From mboxrd@z Thu Jan  1 00:00:00 1970
Date: Tue, 20 Jul 2021 10:50:31 -0400
From: Vivek Goyal <vgoyal@redhat.com>
Message-ID: <YPbit/qbA4Ussaa5@redhat.com>
References: <20210609155551.44437-1-mreitz@redhat.com>
	<20210609155551.44437-8-mreitz@redhat.com>
	<20210611200459.GB767764@redhat.com>
	<9cea5642-e5ea-961f-d816-0998e52aad9f@redhat.com>
	<20210617212143.GD1142820@redhat.com>
	<1e5dafd2-34e0-1a25-2cb5-6822eaf2502c@redhat.com>
	<20210618182901.GB1252241@redhat.com>
	<eec1bcd6-957d-8e9f-457c-fb717b71336b@redhat.com>
	<eda4ee02-56f8-079d-0829-041ed3471aed@redhat.com>
MIME-Version: 1.0
Content-Type: text/plain; charset="utf-8"
Content-Disposition: inline
Content-Transfer-Encoding: 8bit
In-Reply-To: <eda4ee02-56f8-079d-0829-041ed3471aed@redhat.com>
Subject: Re: [Virtio-fs] [PATCH v2 7/9] virtiofsd: Add inodes_by_handle hash
 table
List-Id: Development discussions about virtio-fs <virtio-fs.redhat.com>
List-Unsubscribe: <https://listman.redhat.com/mailman/options/virtio-fs>,
	<mailto:virtio-fs-request@redhat.com?subject=unsubscribe>
List-Archive: <https://listman.redhat.com/archives/virtio-fs>
List-Post: <mailto:virtio-fs@redhat.com>
List-Help: <mailto:virtio-fs-request@redhat.com?subject=help>
List-Subscribe: <https://listman.redhat.com/mailman/listinfo/virtio-fs>,
	<mailto:virtio-fs-request@redhat.com?subject=subscribe>
To: Max Reitz <mreitz@redhat.com>
Cc: virtio-fs@redhat.com, qemu-devel@nongnu.org

On Tue, Jul 13, 2021 at 05:07:31PM +0200, Max Reitz wrote:

[..]
> > The next question is, how do we detect temporary failure, because if we
> > look up some new inode, name_to_handle_at() fails, we ignore it, and
> > then it starts to work and we fail all further lookups, that’s not
> > good.  We should have the first lookup fail.  I suppose ENOTSUPP means
> > “OK to ignore”, and for everything else we should let lookup fail?  (And
> > that pretty much answers my "what if name_to_handle_at() works the first
> > time, but then fails" question.  If we let anything but ENOTSUPP let the
> > lookup fail, then we should do so every time.)
> 
> I don’t think this will work as cleanly as I’d hoped.
> 
> The problem I’m facing is that get_file_handle() doesn’t only call
> name_to_handle_at(), but also contains a lot of code managing mount_fds. 
> There are a lot of places that can fail, too, and I think we should have
> them fall back to using an O_PATH FD:
> 
> Say mount_fds doesn’t contain an FD for the new handle’s mount ID yet, so we
> want to add one.  However, it turns out that the file is not a regular file
> or directory, so we cannot open it as a regular FD and add it to mount_fds;

Hi Max,

So an fd opened using O_PATH can't be used as "mount_fd" in
open_by_handle_at()? (I see that you are already first opening O_PATH
fd and then verifying if this is a regular file/dir or not).
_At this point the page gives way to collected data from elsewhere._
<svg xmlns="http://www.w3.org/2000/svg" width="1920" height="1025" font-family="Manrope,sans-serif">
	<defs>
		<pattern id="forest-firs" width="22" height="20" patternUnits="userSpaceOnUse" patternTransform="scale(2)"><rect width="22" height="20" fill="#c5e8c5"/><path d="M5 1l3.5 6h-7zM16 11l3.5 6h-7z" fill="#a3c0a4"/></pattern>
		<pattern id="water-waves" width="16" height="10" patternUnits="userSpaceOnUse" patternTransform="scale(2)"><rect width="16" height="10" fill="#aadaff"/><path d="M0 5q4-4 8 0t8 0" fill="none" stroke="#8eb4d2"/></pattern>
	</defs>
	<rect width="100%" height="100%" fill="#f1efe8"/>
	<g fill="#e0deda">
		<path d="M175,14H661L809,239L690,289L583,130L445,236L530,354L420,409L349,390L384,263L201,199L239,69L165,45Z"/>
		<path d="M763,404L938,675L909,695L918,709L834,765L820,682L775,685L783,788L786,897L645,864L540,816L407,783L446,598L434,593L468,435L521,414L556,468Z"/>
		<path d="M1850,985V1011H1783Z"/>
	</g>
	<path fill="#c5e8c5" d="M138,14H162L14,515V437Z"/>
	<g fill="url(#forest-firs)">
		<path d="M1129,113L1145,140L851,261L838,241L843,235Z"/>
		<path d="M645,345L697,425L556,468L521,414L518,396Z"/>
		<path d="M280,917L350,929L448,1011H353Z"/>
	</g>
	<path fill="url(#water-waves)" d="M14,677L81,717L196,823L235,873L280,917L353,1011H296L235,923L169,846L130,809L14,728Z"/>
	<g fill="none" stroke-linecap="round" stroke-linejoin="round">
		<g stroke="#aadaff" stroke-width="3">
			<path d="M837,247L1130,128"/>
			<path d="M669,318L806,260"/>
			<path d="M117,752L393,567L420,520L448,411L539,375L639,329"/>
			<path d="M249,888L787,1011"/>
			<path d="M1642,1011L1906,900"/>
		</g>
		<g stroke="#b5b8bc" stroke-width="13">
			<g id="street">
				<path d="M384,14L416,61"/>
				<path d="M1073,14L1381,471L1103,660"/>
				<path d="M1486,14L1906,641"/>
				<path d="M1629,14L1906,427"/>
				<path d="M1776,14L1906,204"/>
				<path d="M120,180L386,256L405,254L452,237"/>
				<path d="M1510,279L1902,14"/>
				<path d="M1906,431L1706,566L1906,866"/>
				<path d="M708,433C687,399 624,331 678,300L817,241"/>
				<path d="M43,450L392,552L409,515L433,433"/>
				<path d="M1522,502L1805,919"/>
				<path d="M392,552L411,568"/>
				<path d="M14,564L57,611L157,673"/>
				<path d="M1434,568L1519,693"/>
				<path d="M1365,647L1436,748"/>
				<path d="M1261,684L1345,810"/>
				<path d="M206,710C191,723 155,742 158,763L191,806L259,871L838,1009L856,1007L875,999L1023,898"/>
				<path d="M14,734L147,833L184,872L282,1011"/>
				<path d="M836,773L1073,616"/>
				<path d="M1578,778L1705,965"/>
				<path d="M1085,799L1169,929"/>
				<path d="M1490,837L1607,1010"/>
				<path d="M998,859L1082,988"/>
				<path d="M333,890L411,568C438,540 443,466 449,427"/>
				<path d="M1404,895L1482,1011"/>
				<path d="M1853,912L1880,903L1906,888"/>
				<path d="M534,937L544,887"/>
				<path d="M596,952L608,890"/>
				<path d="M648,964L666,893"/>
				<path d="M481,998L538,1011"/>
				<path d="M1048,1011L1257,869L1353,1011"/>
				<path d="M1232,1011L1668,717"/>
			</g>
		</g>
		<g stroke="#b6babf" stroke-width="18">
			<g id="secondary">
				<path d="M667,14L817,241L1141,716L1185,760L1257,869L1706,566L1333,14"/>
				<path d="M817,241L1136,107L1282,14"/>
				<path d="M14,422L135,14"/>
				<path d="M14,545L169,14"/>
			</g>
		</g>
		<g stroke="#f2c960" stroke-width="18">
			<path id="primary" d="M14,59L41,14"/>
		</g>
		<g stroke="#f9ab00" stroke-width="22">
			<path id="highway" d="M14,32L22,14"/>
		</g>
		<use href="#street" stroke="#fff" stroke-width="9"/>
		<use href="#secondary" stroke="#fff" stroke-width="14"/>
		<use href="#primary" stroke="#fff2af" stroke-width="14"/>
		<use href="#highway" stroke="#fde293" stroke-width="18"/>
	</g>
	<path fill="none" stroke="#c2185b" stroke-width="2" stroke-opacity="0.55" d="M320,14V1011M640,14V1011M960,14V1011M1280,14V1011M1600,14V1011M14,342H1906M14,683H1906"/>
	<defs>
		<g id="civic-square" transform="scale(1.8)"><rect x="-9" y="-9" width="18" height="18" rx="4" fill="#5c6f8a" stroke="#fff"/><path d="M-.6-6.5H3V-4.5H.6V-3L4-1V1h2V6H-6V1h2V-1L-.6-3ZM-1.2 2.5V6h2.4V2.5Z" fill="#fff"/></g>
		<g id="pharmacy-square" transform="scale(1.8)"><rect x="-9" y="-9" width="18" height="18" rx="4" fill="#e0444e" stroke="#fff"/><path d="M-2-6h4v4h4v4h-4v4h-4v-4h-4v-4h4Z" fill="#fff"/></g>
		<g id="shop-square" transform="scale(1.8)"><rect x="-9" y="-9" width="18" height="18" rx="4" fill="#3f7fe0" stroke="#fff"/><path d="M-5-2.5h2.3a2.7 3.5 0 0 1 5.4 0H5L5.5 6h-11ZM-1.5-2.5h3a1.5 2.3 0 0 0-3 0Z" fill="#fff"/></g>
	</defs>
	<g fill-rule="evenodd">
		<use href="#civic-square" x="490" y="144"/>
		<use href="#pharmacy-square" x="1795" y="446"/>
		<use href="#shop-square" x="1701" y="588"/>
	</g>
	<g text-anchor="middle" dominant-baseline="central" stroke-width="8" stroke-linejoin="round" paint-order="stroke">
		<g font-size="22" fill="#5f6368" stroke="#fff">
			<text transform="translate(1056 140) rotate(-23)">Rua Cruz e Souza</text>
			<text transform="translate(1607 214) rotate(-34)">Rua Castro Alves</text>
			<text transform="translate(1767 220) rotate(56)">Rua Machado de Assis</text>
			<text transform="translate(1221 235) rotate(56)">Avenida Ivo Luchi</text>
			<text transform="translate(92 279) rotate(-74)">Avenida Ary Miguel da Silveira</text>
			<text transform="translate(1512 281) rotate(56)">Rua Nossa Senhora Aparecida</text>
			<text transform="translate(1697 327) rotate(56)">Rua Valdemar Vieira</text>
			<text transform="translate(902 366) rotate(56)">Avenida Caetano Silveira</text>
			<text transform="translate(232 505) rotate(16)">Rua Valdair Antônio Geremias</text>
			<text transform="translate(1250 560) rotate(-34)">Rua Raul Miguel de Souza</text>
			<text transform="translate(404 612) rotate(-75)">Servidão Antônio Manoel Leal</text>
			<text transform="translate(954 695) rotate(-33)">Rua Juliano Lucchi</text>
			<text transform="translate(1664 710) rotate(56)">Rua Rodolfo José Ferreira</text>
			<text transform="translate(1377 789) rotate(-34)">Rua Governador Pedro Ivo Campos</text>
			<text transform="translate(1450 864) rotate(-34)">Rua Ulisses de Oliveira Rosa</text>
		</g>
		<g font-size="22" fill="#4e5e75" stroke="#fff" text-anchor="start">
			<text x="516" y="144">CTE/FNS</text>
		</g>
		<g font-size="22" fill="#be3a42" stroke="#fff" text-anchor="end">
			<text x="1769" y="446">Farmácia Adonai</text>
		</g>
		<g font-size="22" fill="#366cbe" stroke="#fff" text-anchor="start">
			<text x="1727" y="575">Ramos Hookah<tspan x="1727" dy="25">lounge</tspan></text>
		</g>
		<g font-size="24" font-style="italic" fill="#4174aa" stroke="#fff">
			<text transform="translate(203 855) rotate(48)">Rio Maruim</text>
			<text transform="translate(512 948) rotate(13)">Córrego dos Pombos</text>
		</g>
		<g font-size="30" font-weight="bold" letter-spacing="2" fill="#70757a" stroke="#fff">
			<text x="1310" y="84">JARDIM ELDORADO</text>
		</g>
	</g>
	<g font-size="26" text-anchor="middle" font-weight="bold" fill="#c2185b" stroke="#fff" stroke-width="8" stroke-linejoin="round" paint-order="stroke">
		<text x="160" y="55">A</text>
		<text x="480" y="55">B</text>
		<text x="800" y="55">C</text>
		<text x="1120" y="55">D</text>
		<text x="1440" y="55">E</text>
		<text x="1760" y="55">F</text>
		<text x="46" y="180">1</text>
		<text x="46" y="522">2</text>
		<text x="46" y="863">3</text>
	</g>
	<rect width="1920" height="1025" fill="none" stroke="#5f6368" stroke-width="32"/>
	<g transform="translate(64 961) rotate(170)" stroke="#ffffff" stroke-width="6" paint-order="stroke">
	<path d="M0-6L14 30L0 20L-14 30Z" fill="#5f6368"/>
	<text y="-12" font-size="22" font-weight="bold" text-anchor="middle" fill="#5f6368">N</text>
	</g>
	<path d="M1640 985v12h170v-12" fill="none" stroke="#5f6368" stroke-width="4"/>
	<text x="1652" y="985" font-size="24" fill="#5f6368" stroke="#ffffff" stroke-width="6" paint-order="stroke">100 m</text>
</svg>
> or that it is a regular file, but without permission to open it O_RDONLY. 
> So we cannot return a file handle, because it will not be usable until a
> mount FD is added.
> 
> I think in such a case we should fall back to an O_PATH FD, because this is
> not some unexpected error, but just an unfortunate (but reproducible and
> valid) circumstance where using `-o inode_file_handles` fails to do
> something that works without it.
> 
> Now, however, this means that the next time we try to generate a handle for
> this file (to look it up), it will absolutely work if some other FD was
> added to mount_fds for this mount ID in the meantime.
> 
> 
> We could get around this by not trying to open the file for which we are to
> generate a handle to add its FD to mount_fds, but instead doing what the
> open_by_handle_at() man page suggests:
> 
> > The mount_id argument returns an identifier for the filesystem mount
> > that corresponds to pathname. This corresponds to the first field in one
> > of the records in /proc/self/mountinfo. Opening the pathname in the
> > fifth field of that record yields a file descriptor for the mount point;
> > that file descriptor can be used in a subsequent call to
> > open_by_handle_at().
> 
> However, I’d rather avoid parsing mountinfo.

Hmm.., not sure what's wrong with parsing mountinfo. Example code does
not look too bad. Also it mentions that libmount provides helpers
(if we don't want to write our own function to parse mountinfo).

I would think parsing mountinfo is a good idea because it solves
your problem of not wanting to open device nodes for mount_fds. And
in turn not relying on a fallback to O_PATH fds.

Few thoughts overall.

- We are primarily disagreeing on whether we should fallback to O_PATH
  fds or not if something goes wrong w.r.t handle generation.

  My preference is that atleast in the initial patches we should not try
  to fall back. EOPNOTSUPP is the only case we need to take care of.
  Otherwise if there is any temporary error (EMOMEM, running out of
  fds or something else), we return it to the caller. That's what
  rest of the code is doing. If some operation fails due to some
  temporary error (say ENOMEM), we return error to the caller.

- If above apporach creates problem, we can always add the fallback
  path later.

- If you have strong preference for fallback path, can we have it
  as last patch of the series and not bake it in from the beginning
  of the patch series.

- Even if we add fallback path, can we not make that assumption in
  other areas of the code. For example, can we not avoid parsing
  mountinfo to generate mount_fd, because we have a fallback path
  and we can afford to not generate handle. I mean if we were to
  remove fallback logic at some point of time, it will be much
  easier to do if dependency on this assumption did not spread
  too much.

Thanks
Vivek


> And as far as I understand,
> the only problem here is that we’ll have to cope with the fact that
> sometimes on lookups, we can generate a file handle, but the lo_inode we
> want to find has no file handle attached to it (because get_file_handle()
> failed the first time), and so we won’t find it by that handle but have to
> look it up by its inode ID. (Which is safe, because that lo_inode must have
> an O_PATH FD attached to it, so the inode ID cannot be reused.)  And that’s
> something that this series already does, so I tend to favor that over
> parsing mountinfo.

> 
> Max
>